I had to have him leave the house on Day One of disclosure without knowing for sure. It could be an IDK. Every day for 120 days I have known. I vote Yes! I feel clear. I trust myself. I am fully ready to step out of the ambivalence, like a too-small dress that made it hard to breathe. Yes, to ending the dizzying turmoil of ambivalence. Yes to freedom. Yes to no more settling. Yes, yes, yes!
Not only am I free from the burden of indecision but I am relieved from the reasons for that toxic ambivalence. Here is my text exchange with my daughter, who lives out of the state, from yesterday. Her dad has been staying with her for the past 3 weeks, now that he is uncertain about what he wants to do, having lost his partner and his home which he unambivalently wanted, just not enough to stick to our agreement.
Dad is a mess
And he is old
Does he seem less of a wreck than when he was there a few months ago?
No. He seems like more of a wreck
Just seems more sad.
Do you think he misses being home with me?
For a cautious poker player, he risked everything, without even thinking once what he could lose. He blew it all. Violating our agreement, lying, etc. ad nauseum.
Ya. I get it. He is out of it. Like he needed a spoon for his ice cream and he looked in the drawer. There were no clean spoons and then he asked if the dishwasher was clean. I said no. And he was like ‘guess I’m not having ice cream’. Like clean a spoon, dude.
And the laundry detergent was on the dryer and he asked me if the cat litter was detergent. I said no. And he was like ‘u gotta get soap then’.
I guess u went through this a few times in the last 20 years.

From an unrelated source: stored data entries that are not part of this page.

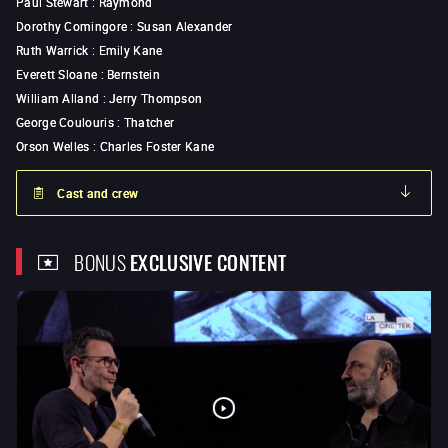
Paul Stewart
:
Raymond
Dorothy Comingore
:
Susan Alexander
Ruth Warrick
:
Emily Kane
Everett Sloane
:
Bernstein
William Alland
:
Jerry Thompson
George Coulouris
:
Thatcher
Orson Welles
:
Charles Foster Kane
Cast and crew
BONUS
EXCLUSIVE CONTENT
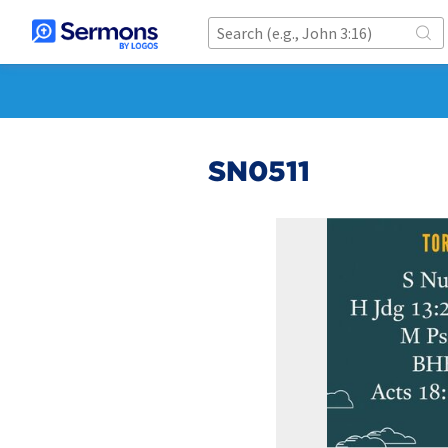
SN0511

LOL. Just a few times 😂🤣😂🤣😂🤣😂🤣😂🤣😂🤣😂.
Yes, annoying, and indicative of the deeper problems of being with him. I don’t need to remind you. I love the absence of his rigidity and inflexibility from my home. Just saying.

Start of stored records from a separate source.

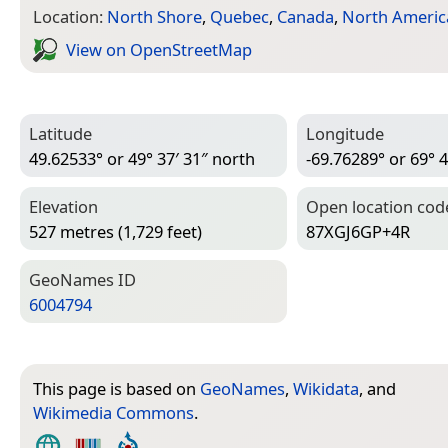
Location:
North Shore
,
Quebec
,
Canada
,
North Americ
View on Open­Street­Map
Latitude
Longitude
49.62533° or 49° 37′ 31″ north
-69.76289° or 69° 4
Elevation
Open location cod
527 metres (1,729 feet)
87XGJ6GP+4R
Geo­Names ID
6004794
This page is based on
GeoNames
,
Wikidata
, and
Wikimedia Commons
.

Hang in there. He has AMHS- acquired male helplessness syndrome.
A whole lot of AMHS.
It wasn’t all bad. My significant other is not the villain here. We had good times too. We laughed. We made memories. We went through life together. I see his nasty stuff clearer than mine naturally, but I played a part in the negative spiral of our relationship.
I know so many great single women who have never found the right person to couple with, who gave up by a certain age and are now irrevocably single. That fear of being alone always scared me before, in part it kept me tethered to him, albeit ambivalent.
This relationship sabbatical aka separation aka uncoupling is a gift. I don’t have to be stuck, unseen, uncherished, taken for granted. Yes, it is a risk and I am good with that, finally. Yes, the loss of an intact family unit is sad but my kids are young adults and gave me the thumbs up.
He lost the vote for good. He is out. He assumed a position of privilege when he chose to break the contract and that was the breaking point for me. I feel for his pain and the uncertainty he now must embrace. I care for him and mostly forgive him his trespasses, but I am so glad to be free of him. There is no going back to too little, too late.
I am moving forward, newly trusting, towards a really good love.
If you carry the burden of toxic ambivalence, I hope you will consider joining me in the freedom of clarity.